The better question was how the hell had she gotten it off me? I tapped my pocket to make sure it was real, and it was. Taped up in the middle from a time I'd torn it in training. Lightly burnt in the top right because of the house fire a few days ago.

"How did you get this?" she repeated, her voice low now. The shadow underneath her eye dark.

"Don't talk to her like that," Cleo cut in. "Those are her brothers. They died two years ago."

"Bullshit." That hurt. A dull jab to my heart as she spat the word. She tapped a rigid finger on Dan's smiling face. "Him. What was his name?" Her voice cracked, the slightest of cracks. A minuscule fracture, but still there.

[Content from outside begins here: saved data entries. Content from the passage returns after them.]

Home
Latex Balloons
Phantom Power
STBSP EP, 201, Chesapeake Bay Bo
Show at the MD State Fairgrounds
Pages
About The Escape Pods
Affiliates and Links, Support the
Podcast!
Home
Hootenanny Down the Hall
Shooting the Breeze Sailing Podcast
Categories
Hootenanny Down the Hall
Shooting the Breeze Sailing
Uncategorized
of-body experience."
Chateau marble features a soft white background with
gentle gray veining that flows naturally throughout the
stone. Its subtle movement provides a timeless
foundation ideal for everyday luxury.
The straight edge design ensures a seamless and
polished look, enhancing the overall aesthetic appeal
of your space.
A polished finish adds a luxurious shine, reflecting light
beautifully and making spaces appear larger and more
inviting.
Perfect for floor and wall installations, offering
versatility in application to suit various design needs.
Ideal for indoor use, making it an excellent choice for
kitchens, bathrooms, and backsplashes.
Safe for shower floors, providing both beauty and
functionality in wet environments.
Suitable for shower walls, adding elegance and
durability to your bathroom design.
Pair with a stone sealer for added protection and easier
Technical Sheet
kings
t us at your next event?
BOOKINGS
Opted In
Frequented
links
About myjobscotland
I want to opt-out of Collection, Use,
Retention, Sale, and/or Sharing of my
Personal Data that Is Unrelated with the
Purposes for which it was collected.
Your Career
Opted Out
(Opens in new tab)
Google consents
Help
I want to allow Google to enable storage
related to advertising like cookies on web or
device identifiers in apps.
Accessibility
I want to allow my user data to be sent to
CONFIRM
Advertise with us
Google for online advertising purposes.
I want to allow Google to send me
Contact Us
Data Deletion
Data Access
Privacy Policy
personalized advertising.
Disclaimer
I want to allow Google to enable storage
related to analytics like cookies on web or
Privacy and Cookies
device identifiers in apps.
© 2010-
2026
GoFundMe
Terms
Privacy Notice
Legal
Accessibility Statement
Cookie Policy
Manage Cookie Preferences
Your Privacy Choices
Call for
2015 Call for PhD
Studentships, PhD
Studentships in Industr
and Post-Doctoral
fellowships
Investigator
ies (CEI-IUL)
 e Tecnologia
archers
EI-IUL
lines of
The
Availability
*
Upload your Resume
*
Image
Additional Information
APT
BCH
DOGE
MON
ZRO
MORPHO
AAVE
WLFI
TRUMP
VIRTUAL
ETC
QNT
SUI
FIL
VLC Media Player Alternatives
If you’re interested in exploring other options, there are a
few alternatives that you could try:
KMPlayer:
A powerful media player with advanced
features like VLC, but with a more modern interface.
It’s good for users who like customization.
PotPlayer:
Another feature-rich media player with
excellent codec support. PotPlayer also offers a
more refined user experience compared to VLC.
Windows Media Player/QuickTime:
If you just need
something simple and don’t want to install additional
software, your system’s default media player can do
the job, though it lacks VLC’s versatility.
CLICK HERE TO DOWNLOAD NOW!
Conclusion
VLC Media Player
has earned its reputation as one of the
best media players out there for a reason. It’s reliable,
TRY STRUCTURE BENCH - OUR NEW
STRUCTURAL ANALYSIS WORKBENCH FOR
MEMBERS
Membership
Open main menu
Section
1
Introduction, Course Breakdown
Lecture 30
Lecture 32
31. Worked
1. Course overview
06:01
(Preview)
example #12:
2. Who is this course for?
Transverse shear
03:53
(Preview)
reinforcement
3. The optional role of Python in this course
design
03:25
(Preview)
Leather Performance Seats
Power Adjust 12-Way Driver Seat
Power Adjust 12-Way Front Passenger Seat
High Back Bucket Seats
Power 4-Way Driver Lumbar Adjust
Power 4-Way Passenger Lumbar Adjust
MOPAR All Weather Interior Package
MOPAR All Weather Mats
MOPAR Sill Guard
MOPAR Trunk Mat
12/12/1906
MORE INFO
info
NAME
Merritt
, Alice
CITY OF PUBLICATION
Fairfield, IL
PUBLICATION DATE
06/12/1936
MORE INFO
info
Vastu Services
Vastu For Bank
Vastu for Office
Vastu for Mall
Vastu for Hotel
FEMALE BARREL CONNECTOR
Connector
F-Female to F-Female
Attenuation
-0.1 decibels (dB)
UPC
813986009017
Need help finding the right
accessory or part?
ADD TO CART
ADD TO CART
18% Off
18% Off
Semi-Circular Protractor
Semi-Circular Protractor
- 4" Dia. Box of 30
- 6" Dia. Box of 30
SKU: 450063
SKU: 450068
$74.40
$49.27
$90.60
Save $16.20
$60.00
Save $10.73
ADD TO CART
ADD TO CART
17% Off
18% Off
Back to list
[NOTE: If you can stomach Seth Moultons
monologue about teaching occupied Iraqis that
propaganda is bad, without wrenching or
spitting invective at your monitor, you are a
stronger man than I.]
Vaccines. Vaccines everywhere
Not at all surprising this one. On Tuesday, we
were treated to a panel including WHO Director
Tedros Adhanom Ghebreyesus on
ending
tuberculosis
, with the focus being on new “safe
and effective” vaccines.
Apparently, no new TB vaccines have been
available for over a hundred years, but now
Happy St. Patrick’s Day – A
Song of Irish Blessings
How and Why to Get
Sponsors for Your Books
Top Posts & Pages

"How about you tell us what your name is first?" Cleo jumped in again, to her credit, a lump had formed in my throat because of the lady. "And will you help us or not?"

"It'll be a giant pain in the ass to get the Nomads to the Gray quickly, but I can." She clutched onto my photo. "How did the boy with black hair die? The one without the tattoo."

Cleo glanced at me and squeezed my hand. "People say he fell off the center bridge connecting the Gray and the Island."

"People say?" she spat.

Cleo glared. "Hera was busy slaughtering my family, so excuse me for not being able to absorb or want to remember that night."

She looked at me again. "You knew him?"

I nodded.

She nodded back, blue eye becoming distant for a second and then snapping back to us. "Alright. It'll take a few days, but I can get my Nomads there."

"Who exactly are you?" Jack finally chirped.

She gave him a lopsided smile, creasing the skin underneath the eye patch. "Rebecca. My husband used to call me Becky." She looked at me. "Dan used to call me mum."